而在疏通“進出口”通道方面,大綱提出幾點要求:一、健全留學生赴日前即可申請到獎學金和宿舍的制度;二、改善留學生在日的就業環境,并重點支持歸國學生開展創業、成立同學會等活動,培養他們成為“知日派”;三、重點扶持和打造出30所國際名校,直接與歐美大學爭奪生源。從這份“動真格”的綱要不難看出,2003年日本實現“10萬留學生”計劃之后的政策檢討過程到如今終有定論:日本希望吸納更多的留學生。
然而,不少中國人對2004年那段赴日留學的“冰河期”記憶猶新。2003年底,乘搭“10萬留學生”計劃順風車來日的中國學生為73795人,占在日留學生總數的67%。但這道洪流剛剛開閘,就因酒田短期大學事件、中國留學生殺害福岡居民一家四口事件的接連發生而被滾滾的落石所阻。媒體的質疑迫使日政府緊急收縮政策空間,而中國家長也擔心孩子赴日會遭遇排擠,因此,這道經多年努力才開啟的閘門重又關上。
與此同時,大陸留學生“金礦”的價值開始被歐洲和大洋洲不少國家認知,他們競相登“陸”辦展招生,不多久,即使東北三省這些有著留日地緣優勢的地區,其生源也將留學目光轉向別處。等到兩年后日本回過頭來的時候,再想通過一些政策的小恩小惠來吸引眼球已經不敷足用了,這才有了前后兩任首相的“擴招留學生大餅”出爐。當然,其中細節仍然充滿了東瀛本土的趣味與國際觀瞻的話由。
日本大學招生的戰國時代
東海學園大學教授杉山幸丸在其2004年出版的《懸崖邊的弱小大學物語》一書中提出,伴隨著極度少子化時代的到來以及日本經濟復蘇遲緩,有相當一部分日本大學可能被淘汰。的確,2007年出現的日本大學“全入”現象,就已經加劇了日本國內的生源競爭,而近兩年來,日本考生在擇校時出現了不利于私立大學發展的現象。
與歐美國家私立大學獨領的情況不同,日本大學排行榜上,國、公立大學的成績向來彪炳。

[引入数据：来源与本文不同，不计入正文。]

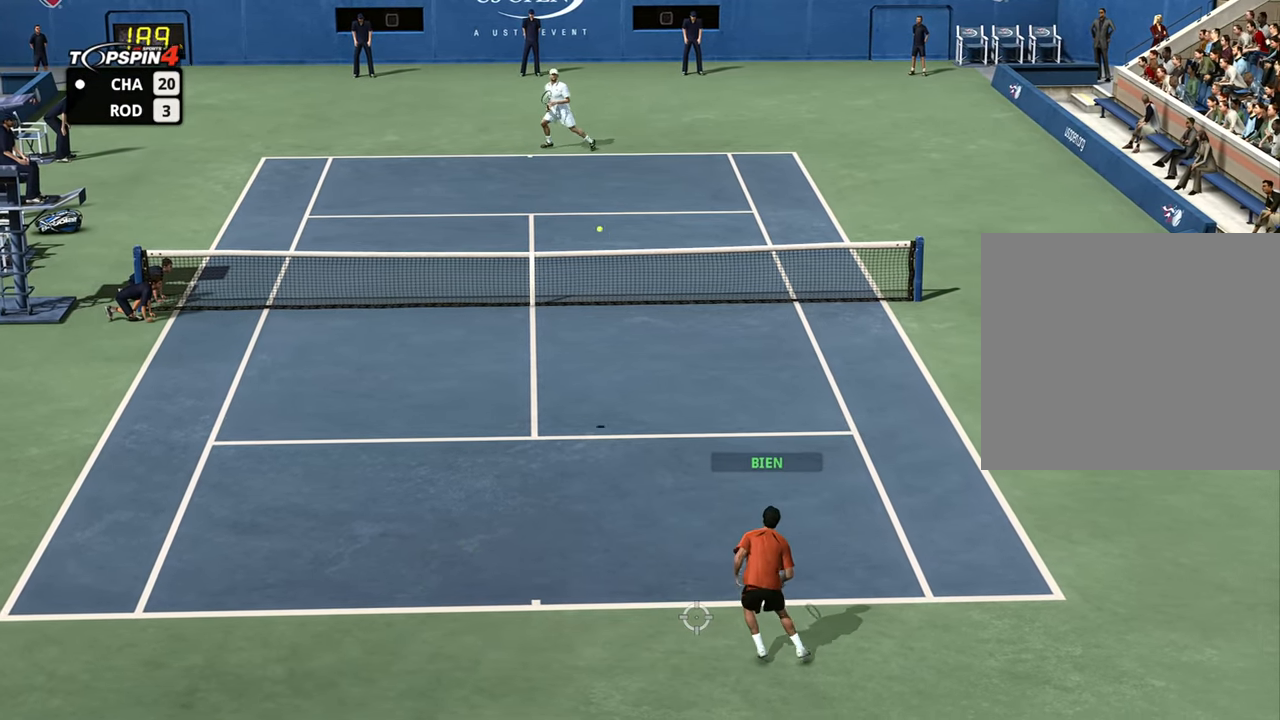
{"buttons": [], "left_stick": "down", "right_stick": "center", "events": []}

10月8日出版的日本著名經濟類期刊《東洋經濟》根據學校的財務水平、教育水平和畢業生就業率三方面的綜合調查,列出2008年日本百所強校排行榜。前10名里有6所國立大學,分別為:東京大學(1位)、京都大學(3位)、大阪大學(5位)、東北大學(7位)、東京工業大學(8位)和北海道大學(9位);私立大學則有慶應義塾大學(2位)、早稻田大學(4位)、豐田工業大學(6位)和武藏野大學(10位)。這種國、公立大學領先于私立大學的優勢,一直延續到該排行榜的前60名(在前60名里,國、公立大學有35所)。既然國、公立大學的成績亮眼,而私立大學的學費又遠高于國立大學,于是,考生無可避免地流向國、公立大學。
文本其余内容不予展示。